Oleh Marianus Gaharpung
Dosen FH Ubaya, Ketua Dewan Penasehat DPC Peradi Sidoarjo
Membaca dan menyimak narasi pembelaan yang selama ini dilakukan John Bala dan kawan kawan atas tanah HGU Nangahale yang diokupasi warga di sekitar lahan tidak menunjukkan nalar seorang yang paham hukum. Wajar saja akhir-akhir ini timbul reaksi ketidakpuasan warga mulai merasa gerah dengan strategi kerja sebagai penasehat atau pendamping hukum hanya memberi “angin surga” dengan narasinya yang aduhai tanpa adanya kepastian hukum selama ini.
Jujur saja jika fakta hukumnya logik dan argumentatif, sebagai PH harusnya sangat mampu memprediksi bahwa masalah HGU pasti selesai dan warga akan mudah mendapatkan hak-hak atas tanah tersebut.
Nyatanya sudah sekian belas tahun dan berapa jumlah surat yang sudah dilayangkan ke instansi pemerintah mulai Kementrian Agraria, BPN NTT, Kakan Pertanahan Sikka, Pemkab Sikka tetapi tidak digubris. Ini bentuk konkrit narasi dan argumentasi hukum John Bala sejatinya tidak bernalar. Hanya untaian-untaian kata yang menarik ketika dibaca.
Dalam dunia kepengacaraan atau pembelaan hal-hal yang demikian itu tidaklah penting tetapi yang utama membedah kasusnya adalah fakta hukumnya logik, argumentatif dan prediktabilitas. Selama ini John Bala tidak mampu membuktikan sama sekali, lalu cara-cara murahan dengan menduga adanya KKN antara Pemerintah dalam hal ini BPN NTT dan PT Krisrama. Ini bukti dasar argumentasi hukum John Bala lemah sehingga melahirkan pemikiran yang picik yang sejatinya tidak boleh keluar dari nurani seorang yang katanya sudah punya KTA Lawyer. Sungguh memalukan!
Oleh karena itu, kepada Jhon Bala ada beberapa pertanyaan ini silahkan anda menjawab secara terbuka dengan dasar peraturan dan bukti surat yang otentik bukan asumsi. Agar perjuangan AMAN dan anda sebagai PH belasan tahun di tanah HGU membuahkan hasil. Dan, Menteri Agraria AHY akan menindaklanjuti Surat AMAN agar SHGU PT Krisrama dibatalkan.

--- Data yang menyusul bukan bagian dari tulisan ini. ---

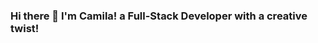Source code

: ### Hi there 👋 I'm Camila! a Full-Stack Developer with a creative twist!

<!--
**camilasarra/camilasarra** is a ✨ _special_ ✨ repository because its `README.md` (this file) appears on your GitHub profile.

🚀 Skills: JavaScript, HTML, CSS, React, Redux, Node.js, Express, SQL, MongoDB, Git
🌱 Currently learning: Three.js, Typescript, Tailwind
🤝 Known for: Approachability, empathy, and team spirit
💬 Let's connect: https://www.linkedin.com/in/camila-sarra/
😄 Pronouns: She/Her
⚡ Fun fact: I bring a passion for film and illustration to the tech world!
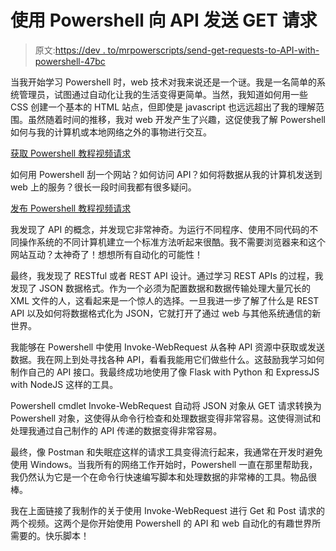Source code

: # 使用 Powershell 向 API 发送 GET 请求

> 原文:[https://dev . to/mrpowerscripts/send-get-requests-to-API-with-powershell-47bc](https://dev.to/mrpowerscripts/send-get-requests-to-api-with-powershell-47bc)

当我开始学习 Powershell 时，web 技术对我来说还是一个谜。我是一名简单的系统管理员，试图通过自动化让我的生活变得更简单。当然，我知道如何用一些 CSS 创建一个基本的 HTML 站点，但即使是 javascript 也远远超出了我的理解范围。虽然随着时间的推移，我对 web 开发产生了兴趣，这促使我了解 Powershell 如何与我的计算机或本地网络之外的事物进行交互。

[获取 Powershell 教程视频请求](https://www.youtube.com/watch?v=7mEmQgGowMY)

如何用 Powershell 刮一个网站？如何访问 API？如何将数据从我的计算机发送到 web 上的服务？很长一段时间我都有很多疑问。

[发布 Powershell 教程视频请求](https://www.youtube.com/watch?v=9piyM38it_8)

我发现了 API 的概念，并发现它非常神奇。为运行不同程序、使用不同代码的不同操作系统的不同计算机建立一个标准方法听起来很酷。我不需要浏览器来和这个网站互动？太神奇了！想想所有自动化的可能性！

最终，我发现了 RESTful 或者 REST API 设计。通过学习 REST APIs 的过程，我发现了 JSON 数据格式。作为一个必须为配置数据和数据传输处理大量冗长的 XML 文件的人，这看起来是一个惊人的选择。一旦我进一步了解了什么是 REST API 以及如何将数据格式化为 JSON，它就打开了通过 web 与其他系统通信的新世界。

我能够在 Powershell 中使用 Invoke-WebRequest 从各种 API 资源中获取或发送数据。我在网上到处寻找各种 API，看看我能用它们做些什么。这鼓励我学习如何制作自己的 API 接口。我最终成功地使用了像 Flask with Python 和 ExpressJS with NodeJS 这样的工具。

Powershell cmdlet Invoke-WebRequest 自动将 JSON 对象从 GET 请求转换为 Powershell 对象，这使得从命令行检查和处理数据变得非常容易。这使得测试和处理我通过自己制作的 API 传递的数据变得非常容易。

最终，像 Postman 和失眠症这样的请求工具变得流行起来，我通常在开发时避免使用 Windows。当我所有的网络工作开始时，Powershell 一直在那里帮助我，我仍然认为它是一个在命令行快速编写脚本和处理数据的非常棒的工具。物品很棒。

我在上面链接了我制作的关于使用 Invoke-WebRequest 进行 Get 和 Post 请求的两个视频。这两个是你开始使用 Powershell 的 API 和 web 自动化的有趣世界所需要的。快乐脚本！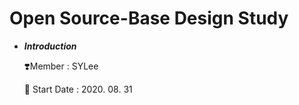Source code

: # Open Source-Base Design Study

- ***Introduction***
    
    ❣️Member : SYLee
    
    🐋 Start Date : 2020. 08. 31
    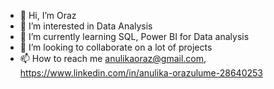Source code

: - 👋 Hi, I’m Oraz
- 👀 I’m interested in Data Analysis
- 🌱 I’m currently learning SQL, Power BI for Data analysis
- 💞️ I’m looking to collaborate on a lot of projects
- 📫 How to reach me anulikaoraz@gmail.com, https://www.linkedin.com/in/anulika-orazulume-28640253

<!---
OrazulumeA/OrazulumeA is a ✨ special ✨ repository because its `README.md` (this file) appears on your GitHub profile.
You can click the Preview link to take a look at your changes.
--->
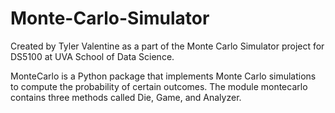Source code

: # Monte-Carlo-Simulator

Created by Tyler Valentine as a part of the Monte Carlo Simulator project for DS5100 at UVA School of Data Science. 

MonteCarlo is a Python package that implements Monte Carlo simulations to compute the probability of certain outcomes. 
The module montecarlo contains three methods called Die, Game, and Analyzer. 


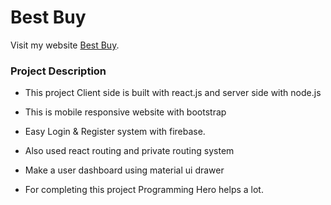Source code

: # Best Buy

Visit my website [Best Buy](https://bestbuy-935d4.web.app/).


### Project Description ###   
 
* This project Client side is built with react.js and server side with node.js

* This is mobile responsive website with bootstrap

* Easy Login & Register system with firebase.

* Also used react routing and private routing system

* Make a user dashboard using material ui drawer

* For completing this project Programming Hero helps a lot.
    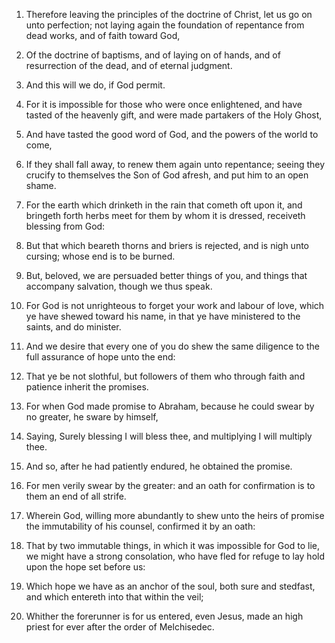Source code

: 1. Therefore leaving the principles of the doctrine of Christ, let us
go on unto perfection; not laying again the foundation of repentance
from dead works, and of faith toward God,

2. Of the doctrine of
baptisms, and of laying on of hands, and of resurrection of the dead,
and of eternal judgment.

3. And this will we do, if God permit.

4. For it is impossible for those who were once enlightened, and have
tasted of the heavenly gift, and were made partakers of the Holy
Ghost,

5. And have tasted the good word of God, and the powers of the
world to come,

6. If they shall fall away, to renew them again unto
repentance; seeing they crucify to themselves the Son of God afresh,
and put him to an open shame.

7. For the earth which drinketh in the rain that cometh oft upon it,
and bringeth forth herbs meet for them by whom it is dressed,
receiveth blessing from God:

8. But that which beareth thorns and
briers is rejected, and is nigh unto cursing; whose end is to be
burned.

9. But, beloved, we are persuaded better things of you, and things
that accompany salvation, though we thus speak.

10. For God is not unrighteous to forget your work and labour of
love, which ye have shewed toward his name, in that ye have ministered
to the saints, and do minister.

11. And we desire that every one of you do shew the same diligence to
the full assurance of hope unto the end:

12. That ye be not slothful,
but followers of them who through faith and patience inherit the
promises.

13. For when God made promise to Abraham, because he could swear by
no greater, he sware by himself,

14. Saying, Surely blessing I will
bless thee, and multiplying I will multiply thee.

15. And so, after he had patiently endured, he obtained the promise.

16. For men verily swear by the greater: and an oath for confirmation
is to them an end of all strife.

17. Wherein God, willing more abundantly to shew unto the heirs of
promise the immutability of his counsel, confirmed it by an oath:

18. That by two immutable things, in which it was impossible for God to
lie, we might have a strong consolation, who have fled for refuge to
lay hold upon the hope set before us:

19. Which hope we have as an
anchor of the soul, both sure and stedfast, and which entereth into
that within the veil;

20. Whither the forerunner is for us entered,
even Jesus, made an high priest for ever after the order of
Melchisedec.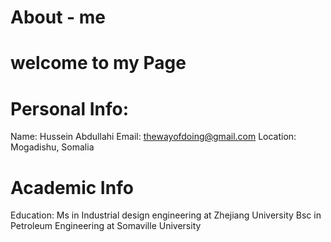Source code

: # About - me
# welcome to my Page

# Personal Info:
   Name: Hussein Abdullahi 
   Email: thewayofdoing@gmail.com
   Location: Mogadishu, Somalia

# Academic Info 
Education: 
   Ms in Industrial design engineering at Zhejiang University
   Bsc in Petroleum Engineering at Somaville University

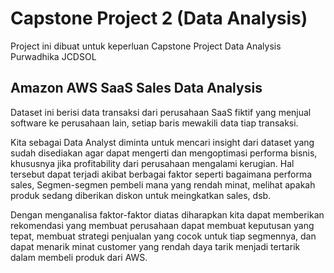 # Capstone Project 2 (Data Analysis)
Project ini dibuat untuk keperluan Capstone Project Data Analysis Purwadhika JCDSOL

## Amazon AWS SaaS Sales Data Analysis
Dataset ini berisi data transaksi dari perusahaan SaaS fiktif yang menjual software ke perusahaan lain, setiap baris mewakili data 
tiap transaksi.

Kita sebagai Data Analyst diminta untuk mencari insight dari dataset yang sudah disediakan agar dapat mengerti dan mengoptimasi
performa bisnis, khususnya jika profitability dari perusahaan mengalami kerugian. Hal tersebut dapat terjadi akibat berbagai faktor
seperti bagaimana performa sales, Segmen-segmen pembeli mana yang rendah minat, melihat apakah produk sedang diberikan diskon untuk meingkatkan sales, dsb.

Dengan menganalisa faktor-faktor diatas diharapkan kita dapat memberikan rekomendasi yang membuat perusahaan dapat membuat keputusan 
yang tepat, membuat strategi penjualan yang cocok untuk tiap segmennya, dan dapat menarik minat customer yang rendah daya tarik menjadi
tertarik dalam membeli produk dari AWS.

Adapun pertanyaannya sebagai berikut :
- Apa dasar legalitas warga memasuki lahan HGU Nangahale yang sebelumnya dikuasai oleh misi dan/atau PT Diag dan diperbaharui dengan PT Krisrama?;
- Ketika Panitia B turun ke Lokasi ada reaksi warga, apakah warga tersebut memiliki legal standing (hak gugat) terhadap pemerintah?;
- Jika saat pengukuran Panitia B ada reaksi di lapangan, apakah warga mampu membuktikan hak-hak keperdataan (hak adat) atau hanya berteriak ini tanah suku nenek moyang kami? Wahhh jika modus begini bukan cara-cara kerja PH yang profesional tetapi mengajak kliennya/oknum warga bergaya seperti oknum-oknum dept collector;
- Jika tidak ada alas hak dari warga yang meyakinkan Panitia B dan/ atau Kanwil BPN NTT, apakah dengan menerbitkan SHGU untuk PT Krisrama adalah bentuk KKN BPN NTT dan PT Krisrama? Kasihan, masih ada PH yang logika berpikirnya picik sempit seperti bukan SH dengan profesi lawyer ternyata bergaya ajak warga dengan “bondo nekat”;
- Selama AMAN dan PH warga Nangahale tidak memiliki alas hak atas tanah HGU sebagai milik suku-suku, maka yakinlah Menteri Agraria AHY tidak sebegitu gampangnya membatalkan SHGU PT Krisrama karena sebelum ambil keputusan Menteri akan memanggil Kepala BPN NTT, Kakan Pertanahan Sikka dan PT Krisrama untuk menjelaskan kasus posisinya;
- Perjuangan AMAN dan PH ini di mata hukum sudah habis argumentasi hukumnya karena sejatinya tidak ada alas hak yang logik dan argumentatif tetapi perjuangan selama ini hanya untuk “menarik nafas panjang” agar warga tetap mengokupasi tanah HGU;
Oleh karena itu, kepada Tim Kuasa Hukum PT Krisrama, tetap semangat. Ini perkara tidak sulit teruskan lakukan tindakan pro yustisia agar kepastian hukum dan keadilan benar-benar ada pada PT Krisrama.»